C’era e c’è ancora la possibilità di stamparle. La stampa digitale è veloce e forse meno costosa. Sono nati siti che creano album con le tue foto già stampate e risparmiano a te il tempo di incollarle una per una. Ti basta sceglierle, inviarle e oplà. Il risultato è in breve a tua disposizione.
La tecnologia digitale può trasformare la foto come vogliamo rendendoci tutti artisti.
C’è senz’altro anche una utilità in questo. Fatti di cronaca e di violenza possono essere denunciati e documentati immediatamente. Anche un evento meteorologico avverso, dal terremoto allo tsunami. O un incidente stradale. Fino al bullismo, a un pestaggio, ad atti erotici o trasgressivi, più o meno consenzienti. Tutto può essere testimoniato dal cellulare giusto al momento giusto.
Tutto e di più viene immortalato e condiviso. Forse anche troppo.

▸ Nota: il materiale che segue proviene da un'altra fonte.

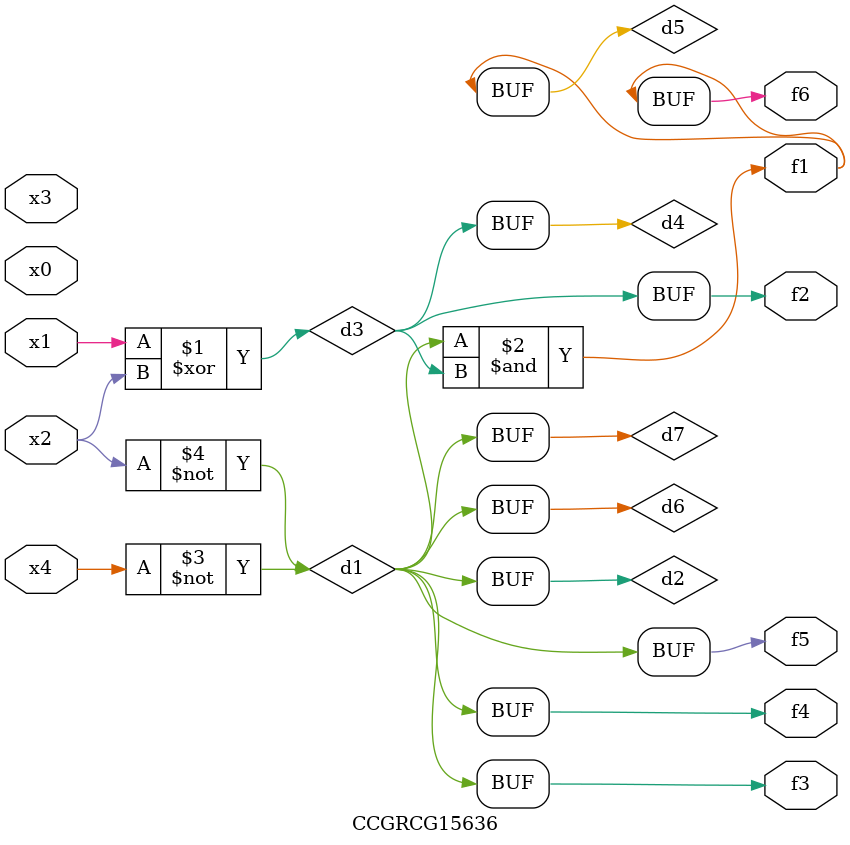
<source format=v>
module CCGRCG15636(
	input x0, x1, x2, x3, x4,
	output f1, f2, f3, f4, f5, f6
);

	wire d1, d2, d3, d4, d5, d6, d7;

	not (d1, x4);
	not (d2, x2);
	xor (d3, x1, x2);
	buf (d4, d3);
	and (d5, d1, d3);
	buf (d6, d1, d2);
	buf (d7, d2);
	assign f1 = d5;
	assign f2 = d4;
	assign f3 = d7;
	assign f4 = d7;
	assign f5 = d7;
	assign f6 = d5;
endmodule

</source>
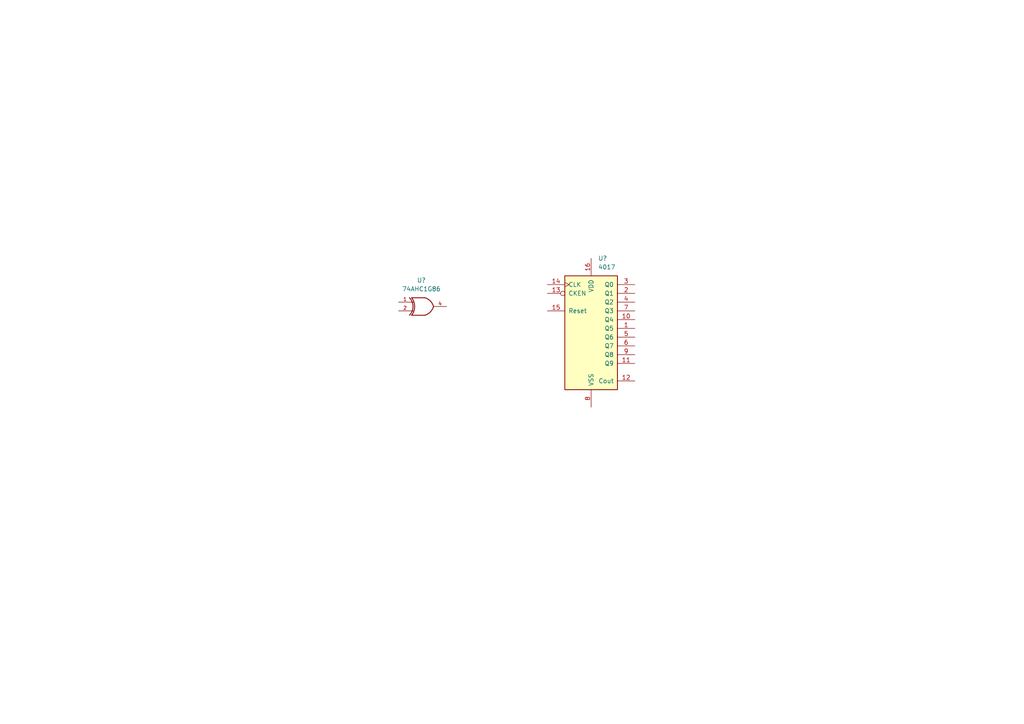
<source format=kicad_sch>
(kicad_sch (version 20211123) (generator eeschema)

  (uuid 35b27d4e-42d6-4986-bee5-c798cd49239c)

  (paper "A4")

  


  (symbol (lib_id "74xGxx:74AHC1G86") (at 123.19 88.9 0) (unit 1)
    (in_bom yes) (on_board yes) (fields_autoplaced)
    (uuid b19fa3d8-cad3-44b7-8500-f61d8b27a60b)
    (property "Reference" "U?" (id 0) (at 122.2375 81.28 0))
    (property "Value" "74AHC1G86" (id 1) (at 122.2375 83.82 0))
    (property "Footprint" "" (id 2) (at 123.19 88.9 0)
      (effects (font (size 1.27 1.27)) hide)
    )
    (property "Datasheet" "http://www.ti.com/lit/sg/scyt129e/scyt129e.pdf" (id 3) (at 123.19 88.9 0)
      (effects (font (size 1.27 1.27)) hide)
    )
    (pin "1" (uuid f81cd7fd-0dca-499c-ba00-285861788f3d))
    (pin "2" (uuid dd418a2e-11ed-4506-a022-b0becbfdb4dd))
    (pin "3" (uuid 9b88b40f-2b90-4816-846d-1dac14ff70a0))
    (pin "4" (uuid 1ce9b22f-d177-4709-b32d-60623727ee06))
    (pin "5" (uuid 7c83eaf3-19d3-41d1-b0d1-f348065079e9))
  )

  (symbol (lib_id "4xxx:4017") (at 171.45 95.25 0) (unit 1)
    (in_bom yes) (on_board yes) (fields_autoplaced)
    (uuid da9fdfe2-960c-4634-ab46-2284dfe404c2)
    (property "Reference" "U?" (id 0) (at 173.4694 74.93 0)
      (effects (font (size 1.27 1.27)) (justify left))
    )
    (property "Value" "4017" (id 1) (at 173.4694 77.47 0)
      (effects (font (size 1.27 1.27)) (justify left))
    )
    (property "Footprint" "" (id 2) (at 171.45 95.25 0)
      (effects (font (size 1.27 1.27)) hide)
    )
    (property "Datasheet" "http://www.intersil.com/content/dam/Intersil/documents/cd40/cd4017bms-22bms.pdf" (id 3) (at 171.45 95.25 0)
      (effects (font (size 1.27 1.27)) hide)
    )
    (pin "1" (uuid e1d39cd4-5149-4ca6-88a1-f11b5e848848))
    (pin "10" (uuid 2c36d6a9-3bb6-49c4-81a7-a91da1c9c7c7))
    (pin "11" (uuid e6fb9878-40c4-499d-8f30-d7a58ec7d478))
    (pin "12" (uuid 8bdc2a8a-345e-424a-8122-1b9534fb11a0))
    (pin "13" (uuid fc851db7-a2a7-4088-82af-2f7d71100a52))
    (pin "14" (uuid 67f8f050-10fe-48a9-a0ba-5725e67a3bb0))
    (pin "15" (uuid 3e47a25b-da56-4cbb-a690-da9c49606135))
    (pin "16" (uuid 7466c93d-84d4-4172-baa5-71ccae4c2a1b))
    (pin "2" (uuid b39919e7-2041-4762-89b5-79c973a1d9af))
    (pin "3" (uuid daf2f711-7625-4bb7-97bd-3f55c1766a07))
    (pin "4" (uuid 4a882e43-60b8-40e0-9756-eb8aec4ecd9b))
    (pin "5" (uuid a773049f-4c95-482c-bcd1-0dc567aeda81))
    (pin "6" (uuid b8a0adaa-62ee-4916-86a3-8b02ce14afd7))
    (pin "7" (uuid f5650cc1-bafd-4d1f-85e3-cb9e0e40d170))
    (pin "8" (uuid b41150b9-166a-4132-a9d1-45fbfeb2c8a5))
    (pin "9" (uuid 92887c98-27e4-4f52-8f24-cb90b8fbf3c1))
  )

  (sheet_instances
    (path "/" (page "1"))
  )

  (symbol_instances
    (path "/b19fa3d8-cad3-44b7-8500-f61d8b27a60b"
      (reference "U?") (unit 1) (value "74AHC1G86") (footprint "")
    )
    (path "/da9fdfe2-960c-4634-ab46-2284dfe404c2"
      (reference "U?") (unit 1) (value "4017") (footprint "")
    )
  )
)

</source>
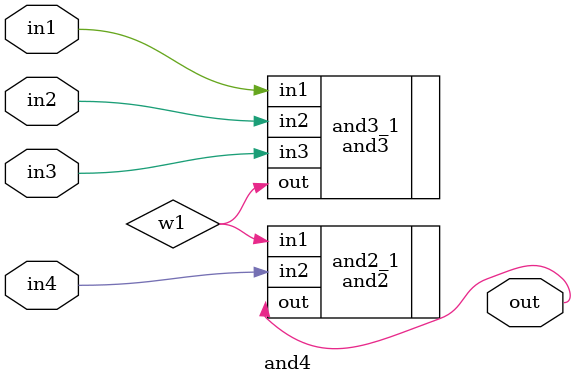
<source format=v>
`default_nettype none
module and4 (out, in1, in2, in3, in4);
    output wire out;
    input wire in1, in2, in3, in4;

    wire w1;

    and3 and3_1(.out(w1), .in1(in1), .in2(in2), .in3(in3));
    and2 and2_1(.out(out), .in1(w1), .in2(in4));
endmodule
`default_nettype wire

</source>
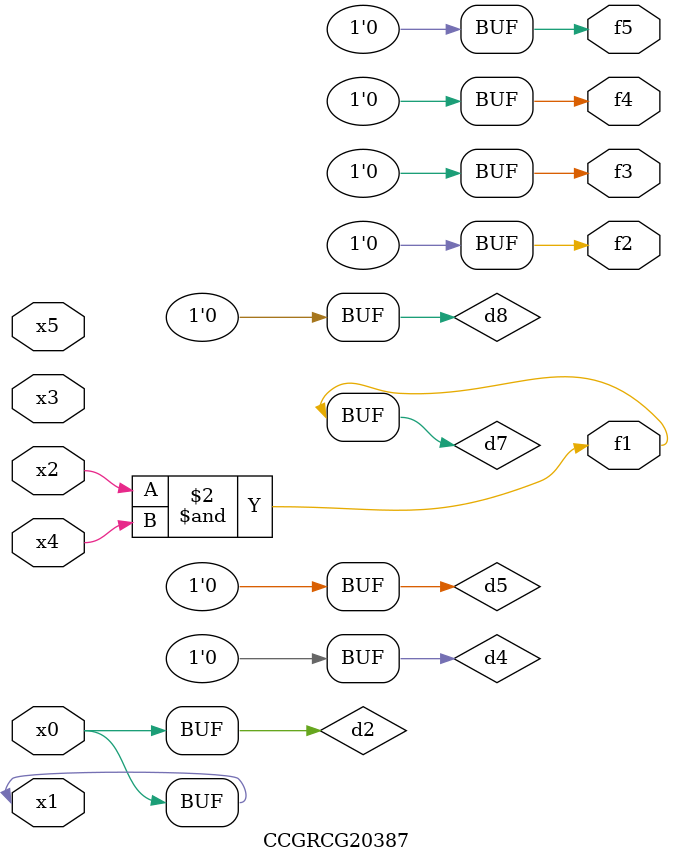
<source format=v>
module CCGRCG20387(
	input x0, x1, x2, x3, x4, x5,
	output f1, f2, f3, f4, f5
);

	wire d1, d2, d3, d4, d5, d6, d7, d8, d9;

	nand (d1, x1);
	buf (d2, x0, x1);
	nand (d3, x2, x4);
	and (d4, d1, d2);
	and (d5, d1, d2);
	nand (d6, d1, d3);
	not (d7, d3);
	xor (d8, d5);
	nor (d9, d5, d6);
	assign f1 = d7;
	assign f2 = d8;
	assign f3 = d8;
	assign f4 = d8;
	assign f5 = d8;
endmodule

</source>
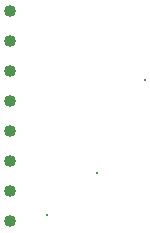
<source format=gbr>
%TF.GenerationSoftware,Altium Limited,Altium Designer,24.4.1 (13)*%
G04 Layer_Color=0*
%FSLAX45Y45*%
%MOMM*%
%TF.SameCoordinates,912A9E6C-26A1-424A-A32F-7B2CA38D8761*%
%TF.FilePolarity,Positive*%
%TF.FileFunction,Plated,1,2,PTH,Drill*%
%TF.Part,Single*%
G01*
G75*
%TA.AperFunction,ComponentDrill*%
%ADD25C,1.02000*%
%TA.AperFunction,ViaDrill,NotFilled*%
%ADD26C,0.30480*%
D25*
X14097000Y4394200D02*
D03*
Y4648200D02*
D03*
Y4902200D02*
D03*
Y5156200D02*
D03*
Y5410200D02*
D03*
Y4140200D02*
D03*
Y3886200D02*
D03*
Y3632200D02*
D03*
D26*
X15239999Y4826000D02*
D03*
X14414500Y3683000D02*
D03*
X14833600Y4038600D02*
D03*
%TF.MD5,60a841a58fd5513bd951c4e37257e168*%
M02*

</source>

Forse un album dei ricordi, atteso per giorni e costruito con pazienza, e poi sfogliato in casa davanti a un tè e un pasticcino con un amico, e solo quello nell’intimità di casa propria, non era poi così male. Io, il mio, ogni tanto me lo gusto ancora, sfogliando pagine vere, sapendo che quelle foto resteranno in eterno. Dopo di me.